Collection entries

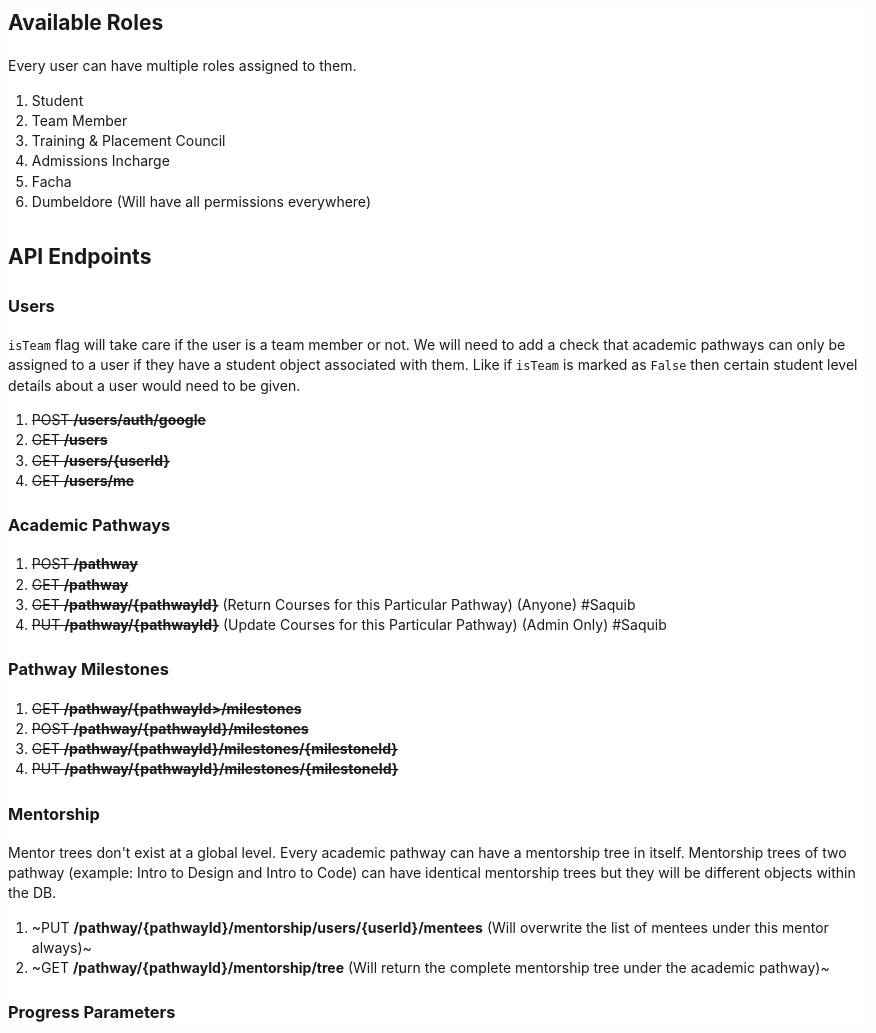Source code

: ## Available Roles

Every user can have multiple roles assigned to them.

1. Student
2. Team Member
3. Training & Placement Council
4. Admissions Incharge
5. Facha
6. Dumbeldore (Will have all permissions everywhere)

## API Endpoints

### Users

`isTeam` flag will take care if the user is a team member or not. We will need to add a check that academic pathways can only be assigned to a user if they have a student object associated with them. Like if `isTeam` is marked as `False` then certain student level details about a user would need to be given.

1. ~~POST **/users/auth/google**~~
2. ~~GET **/users**~~
3. ~~GET **/users/{userId}**~~
4. ~~GET **/users/me**~~

### Academic Pathways

1. ~~POST **/pathway**~~
2. ~~GET **/pathway**~~
3. ~~GET **/pathway/{pathwayId}**~~ (Return Courses for this Particular Pathway) (Anyone) #Saquib
4. ~~PUT **/pathway/{pathwayId}**~~ (Update Courses for this Particular Pathway) (Admin Only) #Saquib

### Pathway Milestones

1. ~~GET **/pathway/{pathwayId>/milestones**~~
2. ~~POST **/pathway/{pathwayId}/milestones**~~
3. ~~GET **/pathway/{pathwayId}/milestones/{milestoneId}**~~
4. ~~PUT **/pathway/{pathwayId}/milestones/{milestoneId}**~~

### Mentorship

Mentor trees don't exist at a global level. Every academic pathway can have a mentorship tree in itself. Mentorship trees of two pathway (example: Intro to Design and Intro to Code) can have identical mentorship trees but they will be different objects within the DB.

1. ~PUT **/pathway/{pathwayId}/mentorship/users/{userId}/mentees** (Will overwrite the list of mentees under this mentor always)~
2. ~GET **/pathway/{pathwayId}/mentorship/tree** (Will return the complete mentorship tree under the academic pathway)~

### Progress Parameters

Task prompt: Return, word for word, the lines of the data above from the line with "2. ~~GET **/pathway**~~" through the line with "### Pathway Milestones", inclusive.

Exercise answer:
2. ~~GET **/pathway**~~
3. ~~GET **/pathway/{pathwayId}**~~ (Return Courses for this Particular Pathway) (Anyone) #Saquib
4. ~~PUT **/pathway/{pathwayId}**~~ (Update Courses for this Particular Pathway) (Admin Only) #Saquib

### Pathway Milestones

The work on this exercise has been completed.